For a while all seemed richness, but then my beloved took sick and died, leaving me a widow with two sons. But even while I grieved, I rejoiced in these fine young men. I thought of returning to my own people, but the boys were young men by then, and both were courting local girls, and where should I be but with my own. And they were fine girls too, heathen Moabites they may have been, but they were willing to learn of our God and His ways, and real love grew between us. Not every woman is so blessed in her daughters-in-law, and, recalling the story of our foremother Rebekah, and how grieved she was by Esau’s wives, I gave thanks for Ruth and Orpah, and waited for the grandchildren they would bring me.
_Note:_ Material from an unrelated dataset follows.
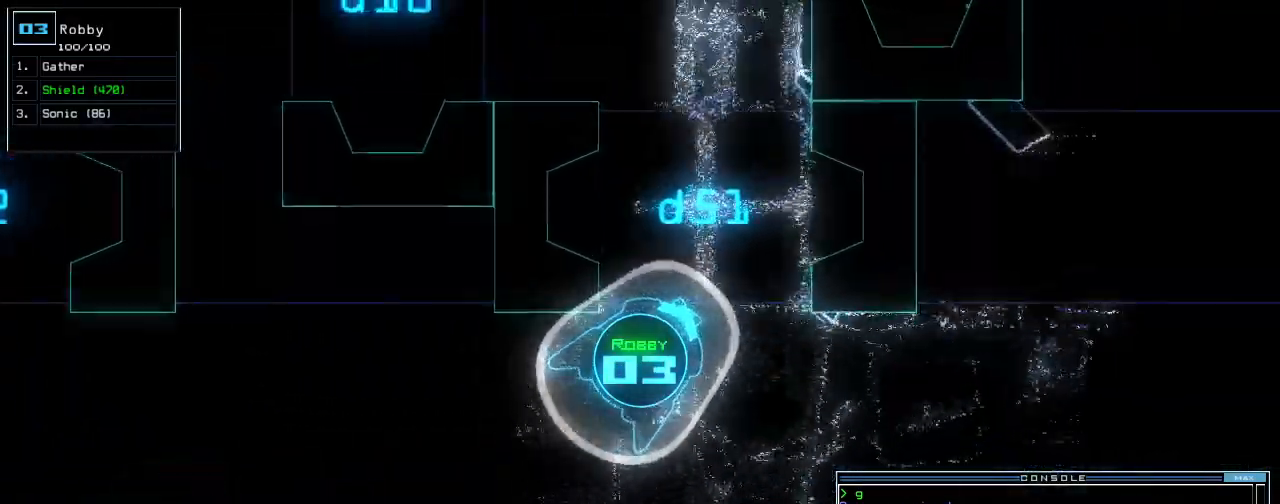
{"keys": ["up"], "events": [[140, "left", "down"], [220, "left", "up"], [280, "left", "down"], [460, "left", "up"]]}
But they never quickened, and the childless years passed by while I watched and wondered. Then the blow fell: both my sons dead in the prime of their youth. There was nothing left for me here, it was time to go home, back to my own people, and conclude my empty days in Bethlehem. I thought I would go alone; the girls were young, and lovely still, they would find other husbands among their own kind. After a little while Orpah was persuaded to do just that. But Ruth is of another kind, and nothing I could say would dissuade her. She insists on coming with me, no matter what, and truly, I am glad of her patient love and steadfast faith. It is odd that this Moabite girl now clings to the God of my fathers more closely than I do, for grief and bitterness have loosened my hold.

For she is steadfast, and as we walk this weary journey, she gives me the courage to continue. She tells me that God hasn’t finished with us yet, that though the way seems hard He can lift up every valley and lower every mountain till we walk in a straight path. And as we rest in the night she looks up at the everlasting stars and tells me that even in this valley, shadowed by death, God is still with us, watching over us, and like all true shepherds He will lead us home to Himself.